#### THE RECORDS:
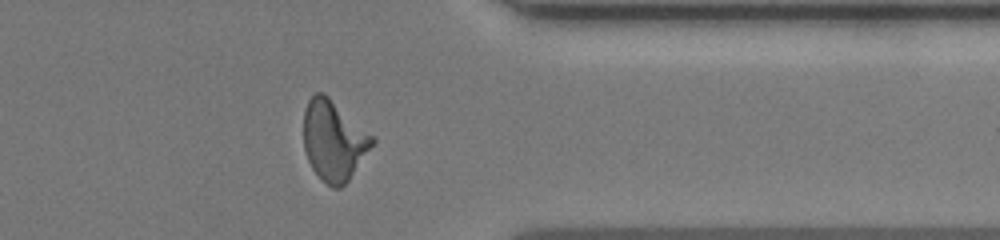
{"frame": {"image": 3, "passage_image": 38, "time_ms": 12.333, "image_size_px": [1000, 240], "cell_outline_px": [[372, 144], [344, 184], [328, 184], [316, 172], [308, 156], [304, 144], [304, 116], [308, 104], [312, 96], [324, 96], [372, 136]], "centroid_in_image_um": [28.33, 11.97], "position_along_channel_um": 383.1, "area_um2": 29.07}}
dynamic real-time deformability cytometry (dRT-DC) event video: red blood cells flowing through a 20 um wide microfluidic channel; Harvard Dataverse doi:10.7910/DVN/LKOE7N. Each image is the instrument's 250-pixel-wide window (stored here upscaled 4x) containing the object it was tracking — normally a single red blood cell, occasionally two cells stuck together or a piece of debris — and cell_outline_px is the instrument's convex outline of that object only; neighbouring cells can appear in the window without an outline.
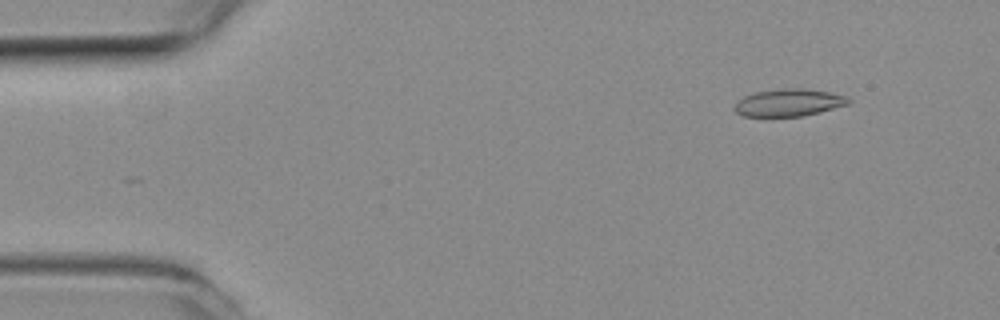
{"species": "common noctule bat (a hibernating species)", "species_latin": "Nyctalus noctula", "temperature_condition": "room temperature", "stored_images_in_passage": 53, "camera_frame_rate_fps": 3000, "um_per_image_px": 0.085, "animal": {"sex": "female", "body_mass_g": 19.3, "forearm_length_mm": 54.1}, "frame": {"image": 1, "passage_image": 6, "time_ms": 1.667, "image_size_px": [1000, 320], "cell_outline_px": [[852, 100], [848, 104], [820, 112], [804, 116], [744, 116], [736, 112], [732, 108], [744, 96], [752, 92], [784, 88], [804, 88], [828, 92], [844, 96]], "centroid_in_image_um": [67.03, 8.72], "position_along_channel_um": 18.0, "area_um2": 18.09}}
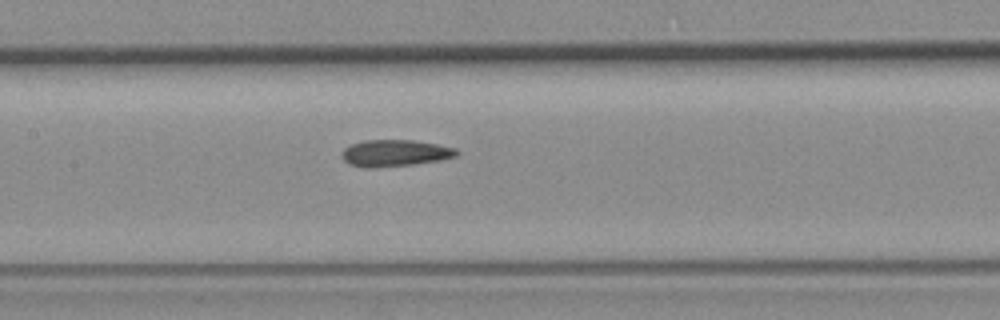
{"frame": {"image": 2, "passage_image": 26, "time_ms": 8.333, "image_size_px": [1000, 320], "cell_outline_px": [[460, 152], [456, 156], [440, 160], [412, 164], [376, 168], [364, 168], [348, 164], [344, 160], [340, 152], [344, 148], [352, 144], [364, 140], [412, 140], [436, 144], [456, 148]], "centroid_in_image_um": [33.54, 13.02], "position_along_channel_um": 173.9, "area_um2": 17.92}}
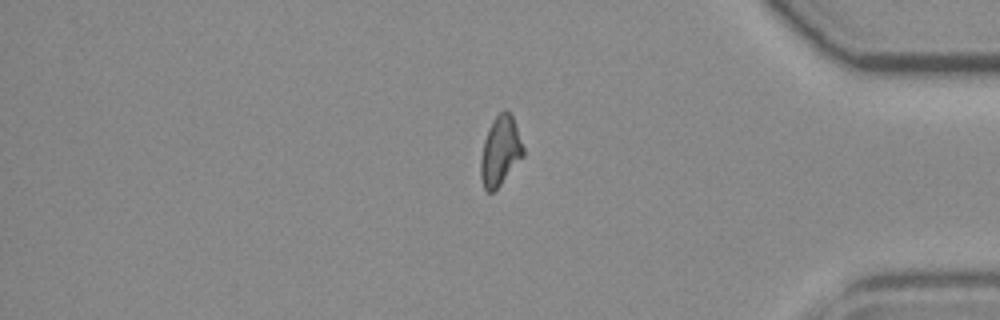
{"frame": {"image": 3, "passage_image": 46, "time_ms": 15.0, "image_size_px": [1000, 320], "cell_outline_px": [[524, 156], [500, 184], [492, 192], [488, 192], [484, 188], [480, 176], [480, 160], [484, 140], [488, 128], [492, 120], [504, 108], [512, 116], [524, 148]], "centroid_in_image_um": [42.51, 12.83], "position_along_channel_um": 392.7, "area_um2": 17.05}}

#### GIVEN INSTRUCTION:
Everything from the line containing "dynamic real-time deformability" to the last line of the listing above must be reproduced exactly, with no pictures included.

#### RESPONSE TO THE EXERCISE:
dynamic real-time deformability cytometry (dRT-DC) event video: red blood cells flowing through a 20 um wide microfluidic channel; Harvard Dataverse doi:10.7910/DVN/LKOE7N. Each image is the instrument's 250-pixel-wide window (stored here upscaled 4x) containing the object it was tracking — normally a single red blood cell, occasionally two cells stuck together or a piece of debris — and cell_outline_px is the instrument's convex outline of that object only; neighbouring cells can appear in the window without an outline.
{"species": "common noctule bat (a hibernating species)", "species_latin": "Nyctalus noctula", "temperature_condition": "room temperature", "stored_images_in_passage": 53, "camera_frame_rate_fps": 3000, "um_per_image_px": 0.085, "animal": {"sex": "female", "body_mass_g": 19.3, "forearm_length_mm": 54.1}, "frame": {"image": 1, "passage_image": 6, "time_ms": 1.667, "image_size_px": [1000, 320], "cell_outline_px": [[852, 100], [848, 104], [820, 112], [804, 116], [744, 116], [736, 112], [732, 108], [744, 96], [752, 92], [784, 88], [804, 88], [828, 92], [844, 96]], "centroid_in_image_um": [67.03, 8.72], "position_along_channel_um": 18.0, "area_um2": 18.09}}
{"frame": {"image": 2, "passage_image": 26, "time_ms": 8.333, "image_size_px": [1000, 320], "cell_outline_px": [[460, 152], [456, 156], [440, 160], [412, 164], [376, 168], [364, 168], [348, 164], [344, 160], [340, 152], [344, 148], [352, 144], [364, 140], [412, 140], [436, 144], [456, 148]], "centroid_in_image_um": [33.54, 13.02], "position_along_channel_um": 173.9, "area_um2": 17.92}}
{"frame": {"image": 3, "passage_image": 46, "time_ms": 15.0, "image_size_px": [1000, 320], "cell_outline_px": [[524, 156], [500, 184], [492, 192], [488, 192], [484, 188], [480, 176], [480, 160], [484, 140], [488, 128], [492, 120], [504, 108], [512, 116], [524, 148]], "centroid_in_image_um": [42.51, 12.83], "position_along_channel_um": 392.7, "area_um2": 17.05}}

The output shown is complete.